The early primate’s brain had relatively large olfactory bulbs, indicating the animal relied on smell rather than sight. “Being visually directed is one of the things that is a primate characteristic, but we can tell from the brain that’s not something that came in right at the base of primates but evolved later,” Silcox said.
The fossil record provides the best test of inferences about brain evolution, but until recently, fossil evidence for primates has been mostly limited to teeth and fragmented jaws. But in last two decades, limestone deposits in Wyoming have yielded well-preserved skeletons and skulls.
This image shows a translucent rendering of the brain as it would fit inside the skull of the 54-million-year-old primitive primate, Ignacius graybullianus.
Claire Dalmyn, an undergraduate student at the University of Winnipeg and paper co-author, traced more than 800 X-ray images of the braincase. The effort took nearly a year and produced one of the best endocasts they had ever seen for an extinct mammal.
“I couldn’t believe what we were seeing,” Bloch said.
Primate brains tend to be dominated by cerebrum, the most highly evolved part of the brain, making it difficult to look at functional areas and forcing researchers to focus solely on brain size.
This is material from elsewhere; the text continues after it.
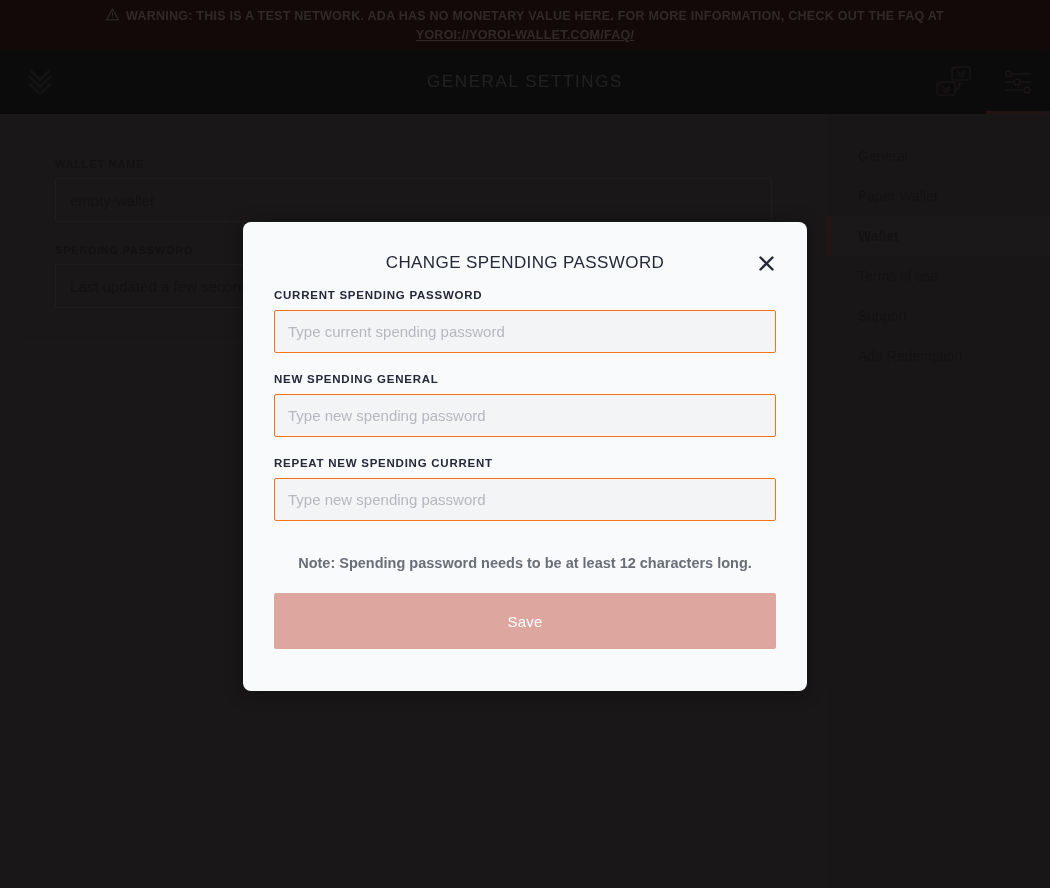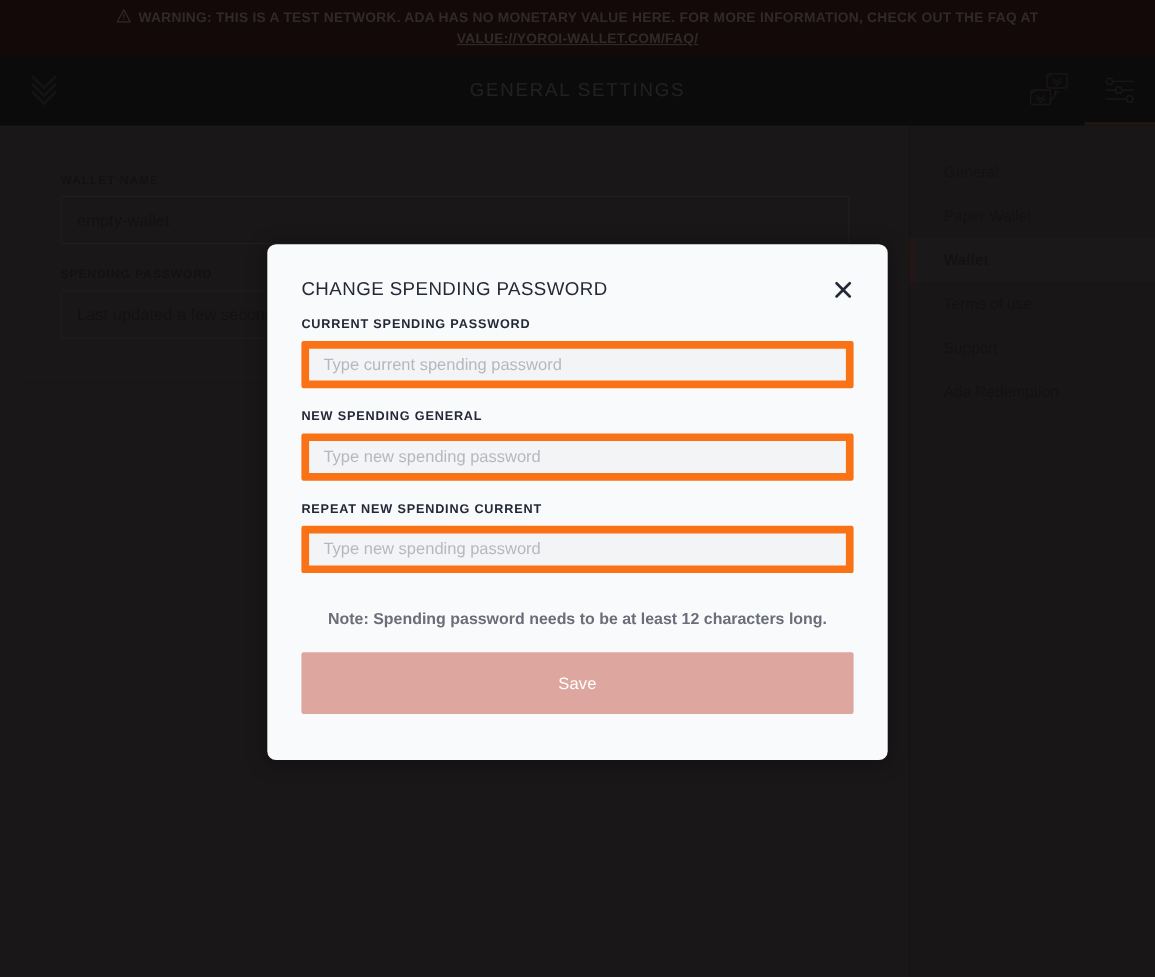"VALUE://YOROI-WALLET.COM/FAQ/" a.warning-line2 { text: VALUE://YOROI-WALLET.COM/FAQ/ -> YOROI://YOROI-WALLET.COM/FAQ/ }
“Brain size is interesting, but it’s quite difficult to interpret because in one brain, 50 percent could be made up of olfactory bulbs, and in another brain, 50 percent could be made up of visual processing areas,” Silcox said.
In the primitive primate, the cerebrum had not yet evolved to the point where it covered all of the other functional regions of the brain. As a result, the relative sizes of different parts of the brain provide a better picture of brain function and the early stages of primate evolution.
The specimen came from north central Wyoming, near the entrance to Yellowstone National Park. The intact skull is a rare find that allowed the primate to be studied this way for the first time, Silcox said.
“This is very exciting in terms of the history of paleo-neurology, the history of the study of brains in the fossil record,” Silcox said.